#### [EXERCISE DIRECTIONS]
Each line of the records below that contains "lines" needs to be copied.

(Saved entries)

== Segment start ==

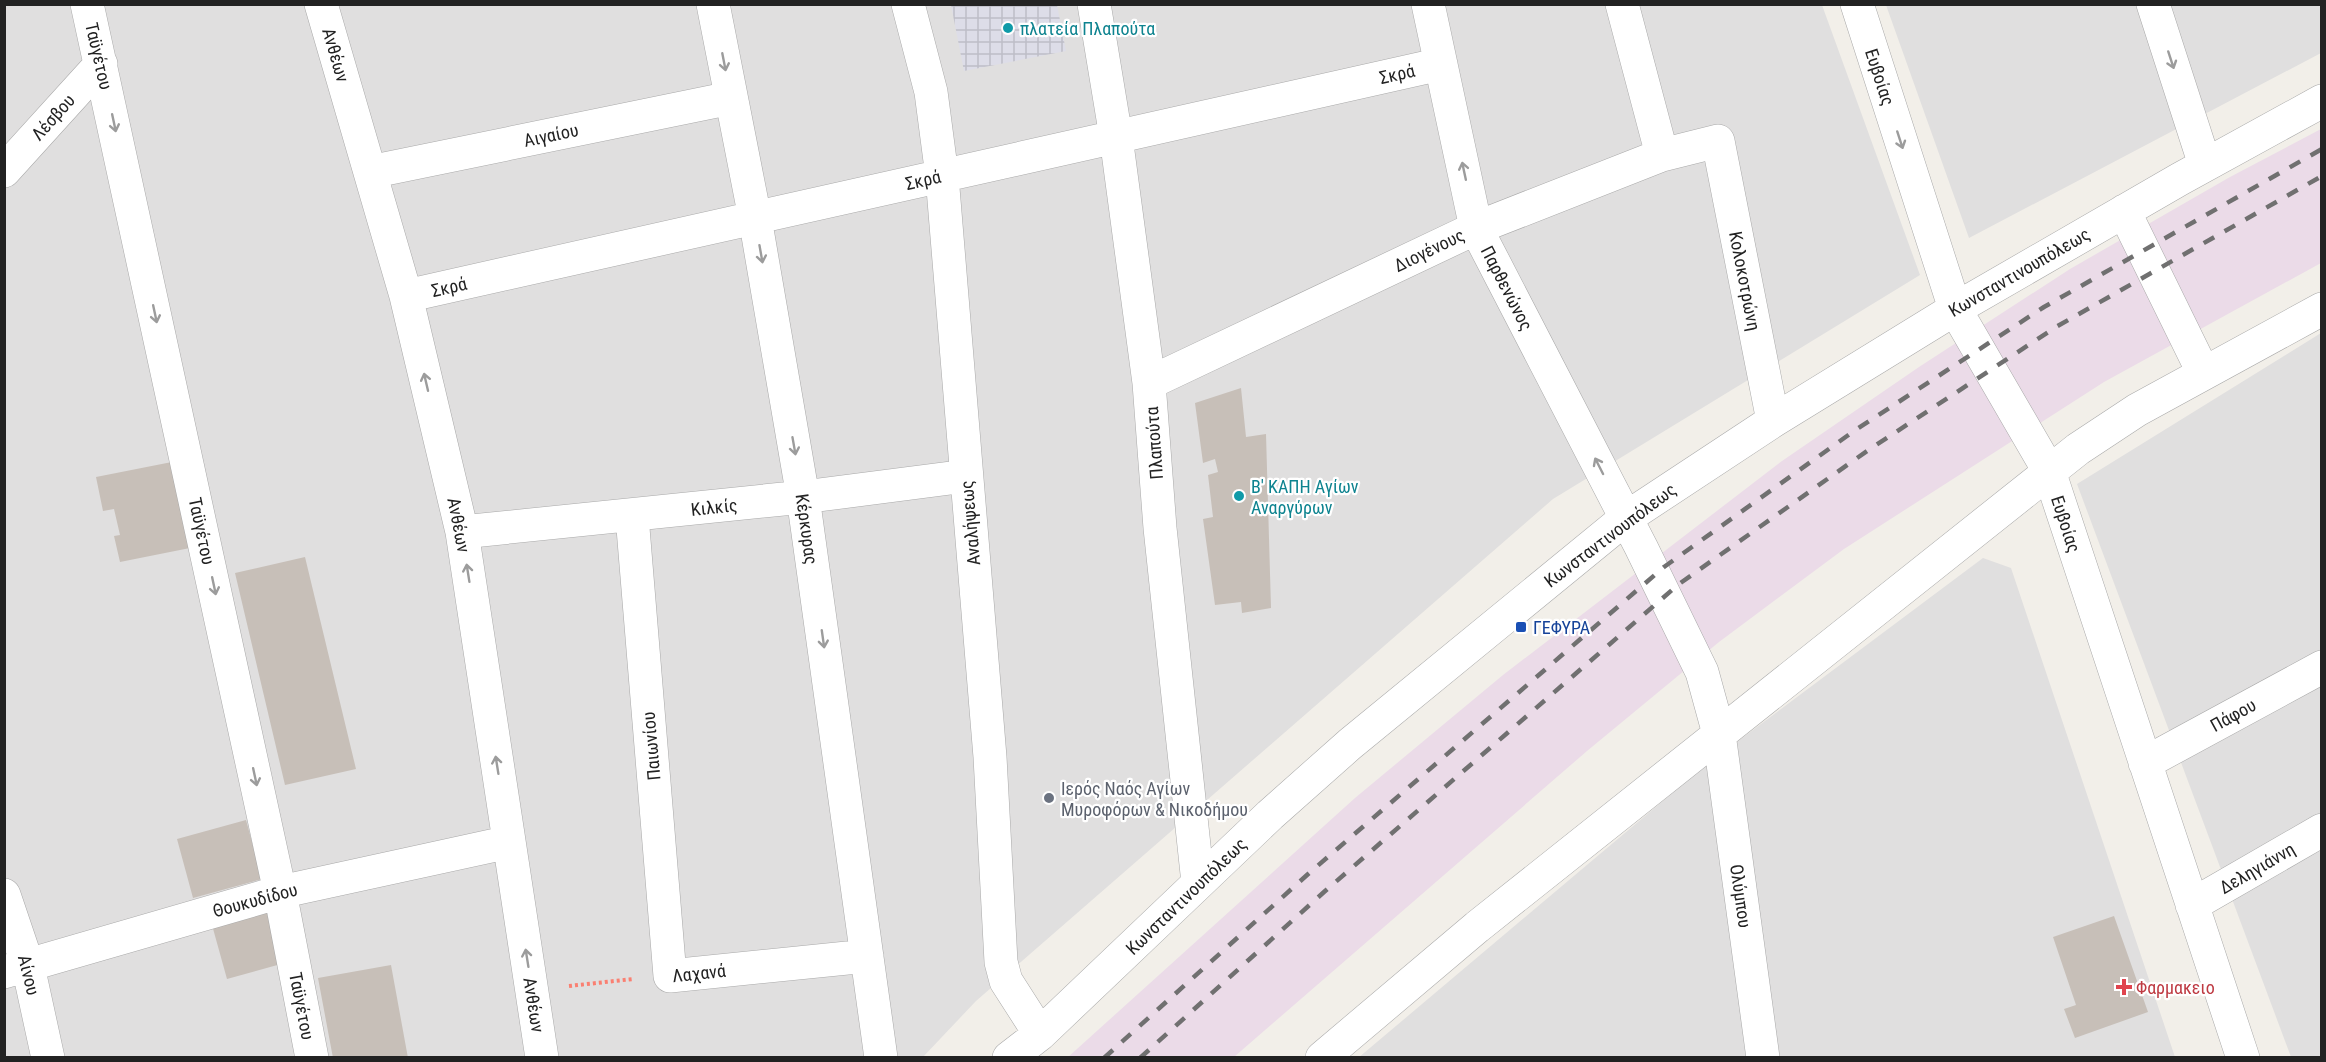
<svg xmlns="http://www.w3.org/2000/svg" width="2326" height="1062" viewBox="0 0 2326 1062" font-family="'Roboto Condensed',sans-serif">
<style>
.residential{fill:#e0dfdf}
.railway{fill:#ebdbe8}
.plaza{fill:url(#plaza-grid)}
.building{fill:#c7bfb8}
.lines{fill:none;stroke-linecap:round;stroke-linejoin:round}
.minor-casing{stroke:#a9a9a9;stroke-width:34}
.path{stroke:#fa8072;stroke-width:4;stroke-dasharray:3 3;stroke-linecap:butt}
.minor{stroke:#fff;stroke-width:33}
.rail{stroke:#707070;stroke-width:4.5;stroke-dasharray:12 12;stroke-linecap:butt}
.oneway{stroke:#9c9c9c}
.culture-dot{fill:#0f9aa8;stroke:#fff;stroke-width:2}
.transit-dot{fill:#1a4fb4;stroke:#fff;stroke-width:2}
.worship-dot{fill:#6b7280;stroke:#fff;stroke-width:2}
.health-dot{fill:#e0444e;stroke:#fff;stroke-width:2}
.labels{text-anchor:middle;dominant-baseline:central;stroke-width:4.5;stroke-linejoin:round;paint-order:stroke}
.culture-label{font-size:18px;fill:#0d838f;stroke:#fff;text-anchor:start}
.street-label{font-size:18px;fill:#222;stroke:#fff}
.transit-label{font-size:18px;fill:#164399;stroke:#fff;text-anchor:start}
.worship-label{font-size:18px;fill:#5b616d;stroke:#fff;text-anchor:start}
.health-label{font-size:18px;fill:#be3a42;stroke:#fff;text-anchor:start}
</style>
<defs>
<pattern id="plaza-grid" width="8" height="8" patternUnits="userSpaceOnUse" patternTransform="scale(1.5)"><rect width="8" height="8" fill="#dddde8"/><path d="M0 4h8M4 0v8" fill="none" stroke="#bdbdc7"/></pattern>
</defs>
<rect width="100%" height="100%" fill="#f2efe9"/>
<path class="residential" d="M5,5H1822L1920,275L1553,499L976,1001L923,1057L5,1058Z
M1886,5H2321V53L1969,238Z
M2321,333V1057H2291L2077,484Z
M1983,558L2011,568L2175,1057L1358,1058L1702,768Z"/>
<path class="railway" d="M2321,129V263L2104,382L1844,549L1719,642L1587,751L1234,1057L1067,1058L1355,798L1503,675L1782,461L1919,367L2070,269L2230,177Z"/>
<path class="plaza" d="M951,5H1057L1066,51L964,71Z"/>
<path class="building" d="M1241,388L1246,437L1266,434L1271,608L1242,613L1241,602L1215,605L1203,519L1213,517L1208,475L1218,472L1215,459L1203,463L1195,403Z
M182,460L200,546L120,562L114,536L120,535L114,509L103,511L96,477Z
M305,557L356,769L285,785L235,573Z
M246,820L262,879L193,898L177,839Z
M266,910L281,964L227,979L212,925Z
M2114,916L2148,1012L2075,1038L2064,1009L2076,1005L2053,937Z
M391,965L408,1058H333L318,978Z"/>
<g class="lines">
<g class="minor-casing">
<path id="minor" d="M87,4L280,892L312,1058
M321,4L406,296L462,532L542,1058
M713,4L755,218L803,497L881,1058
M908,4L931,92L942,176L990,757L1001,962L1006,981L1040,1034
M1094,4L1116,137L1149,383L1160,528L1198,883
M1428,4L1476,228L1641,547L1702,672L1719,734L1763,1058
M1622,4L1662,155
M1857,4L1955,309L2049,471L2243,1058
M2153,4L2205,165
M4,171L101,64
M370,172L731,98
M2124,211L2203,372
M406,296L1441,64
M1149,383L1476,228L1662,155L1718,141L1773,421
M632,516L670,976L867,956
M462,532L803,497L966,476
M2145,763L2322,667
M4,895L28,966L48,1058
M2192,905L2322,830
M4,972L280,892L509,842
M1009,1058L1040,1034L1270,815L1350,744L1626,518L1773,421L1955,309L2180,179L2322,101
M1322,1058L1477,927L2078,449L2137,410L2322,309"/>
</g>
<path class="path" d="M569,986L633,979"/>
<use href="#minor" class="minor"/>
<path class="rail" d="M1104,1058L1307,875L1664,567L1854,431L2044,307L2322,149
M1140,1058L1324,892L1679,584L1867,451L2056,327L2322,176"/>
</g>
<defs><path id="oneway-shaft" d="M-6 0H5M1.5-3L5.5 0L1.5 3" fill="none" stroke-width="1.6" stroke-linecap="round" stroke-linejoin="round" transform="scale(1.5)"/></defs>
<g class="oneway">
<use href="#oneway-shaft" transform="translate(2171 60) rotate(72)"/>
<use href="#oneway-shaft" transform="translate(724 62) rotate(79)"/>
<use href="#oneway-shaft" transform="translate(114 123) rotate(78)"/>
<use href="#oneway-shaft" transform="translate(1900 140) rotate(72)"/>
<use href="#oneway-shaft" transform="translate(1464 171) rotate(-102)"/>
<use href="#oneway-shaft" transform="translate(761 254) rotate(80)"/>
<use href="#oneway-shaft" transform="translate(155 314) rotate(78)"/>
<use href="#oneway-shaft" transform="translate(426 382) rotate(-103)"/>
<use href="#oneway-shaft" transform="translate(794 446) rotate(80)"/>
<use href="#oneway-shaft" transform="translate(1599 466) rotate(-117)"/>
<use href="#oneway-shaft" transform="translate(468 573) rotate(-99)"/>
<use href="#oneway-shaft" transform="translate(214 586) rotate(78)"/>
<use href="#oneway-shaft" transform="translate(823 639) rotate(82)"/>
<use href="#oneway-shaft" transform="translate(497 765) rotate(-99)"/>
<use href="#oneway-shaft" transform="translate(255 777) rotate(78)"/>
<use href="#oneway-shaft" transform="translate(527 958) rotate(-99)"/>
</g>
<g class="culture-dot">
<circle cx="1008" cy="28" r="6"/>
<circle cx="1239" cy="496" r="6"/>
</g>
<rect class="transit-dot" x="1515" y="621" width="12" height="12" rx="3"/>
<circle class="worship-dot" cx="1049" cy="798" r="6"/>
<path class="health-dot" d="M2121 978h6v6h6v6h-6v6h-6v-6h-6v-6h6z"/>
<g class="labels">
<g class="culture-label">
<text x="1020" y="28">πλατεία Πλαπούτα</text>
<text x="1251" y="486">Β' ΚΑΠΗ Αγίων<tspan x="1251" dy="21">Αναργύρων</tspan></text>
</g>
<g class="street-label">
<text transform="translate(336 55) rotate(74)">Ανθέων</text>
<text transform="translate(99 56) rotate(77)">Ταϋγέτου</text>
<text transform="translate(1397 74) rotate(-13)">Σκρά</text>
<text transform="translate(1880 77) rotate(72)">Ευβοίας</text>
<text transform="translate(53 117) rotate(-48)">Λέσβου</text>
<text transform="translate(551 135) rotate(-12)">Αιγαίου</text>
<text transform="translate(923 180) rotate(-13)">Σκρά</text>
<text transform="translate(1429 250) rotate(-26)">Διογένους</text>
<text transform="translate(2019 272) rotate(-30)">Κωνσταντινουπόλεως</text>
<text transform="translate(1745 281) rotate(79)">Κολοκοτρώνη</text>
<text transform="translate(449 287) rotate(-13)">Σκρά</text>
<text transform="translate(1507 288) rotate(63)">Παρθενώνος</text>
<text transform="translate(1154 443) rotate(-94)">Πλαπούτα</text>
<text transform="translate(714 507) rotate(-6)">Κιλκίς</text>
<text transform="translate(970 523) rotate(-95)">Αναλήψεως</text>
<text transform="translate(2066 524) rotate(72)">Ευβοίας</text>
<text transform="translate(459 525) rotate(79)">Ανθέων</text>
<text transform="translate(807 529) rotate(82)">Κέρκυρας</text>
<text transform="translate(202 531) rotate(78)">Ταϋγέτου</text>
<text transform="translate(1610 535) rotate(-37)">Κωνσταντινουπόλεως</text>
<text transform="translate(2233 715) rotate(-29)">Πάφου</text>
<text transform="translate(651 746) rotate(-95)">Παιωνίου</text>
<text transform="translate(2257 868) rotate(-30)">Δεληγιάννη</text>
<text transform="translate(1186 896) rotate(-44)">Κωνσταντινουπόλεως</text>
<text transform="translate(1741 896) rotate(82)">Ολύμπου</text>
<text transform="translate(255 900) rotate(-15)">Θουκυδίδου</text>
<text transform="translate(699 973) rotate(-6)">Λαχανά</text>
<text transform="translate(29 975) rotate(76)">Αίνου</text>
<text transform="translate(534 1005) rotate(81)">Ανθέων</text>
<text transform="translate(302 1006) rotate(79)">Ταϋγέτου</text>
</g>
<g class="transit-label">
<text x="1533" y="627">ΓΕΦΥΡΑ</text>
</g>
<g class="worship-label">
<text x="1061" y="788">Ιερός Ναός Αγίων<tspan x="1061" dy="21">Μυροφόρων &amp; Νικοδήμου</tspan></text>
</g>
<g class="health-label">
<text x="2136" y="987">Φαρμακειο</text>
</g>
</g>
<rect width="2326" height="1062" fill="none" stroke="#222222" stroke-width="12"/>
</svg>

== Segment end ==

#### [FINISHED EXERCISE]
.lines{fill:none;stroke-linecap:round;stroke-linejoin:round}
<g class="lines">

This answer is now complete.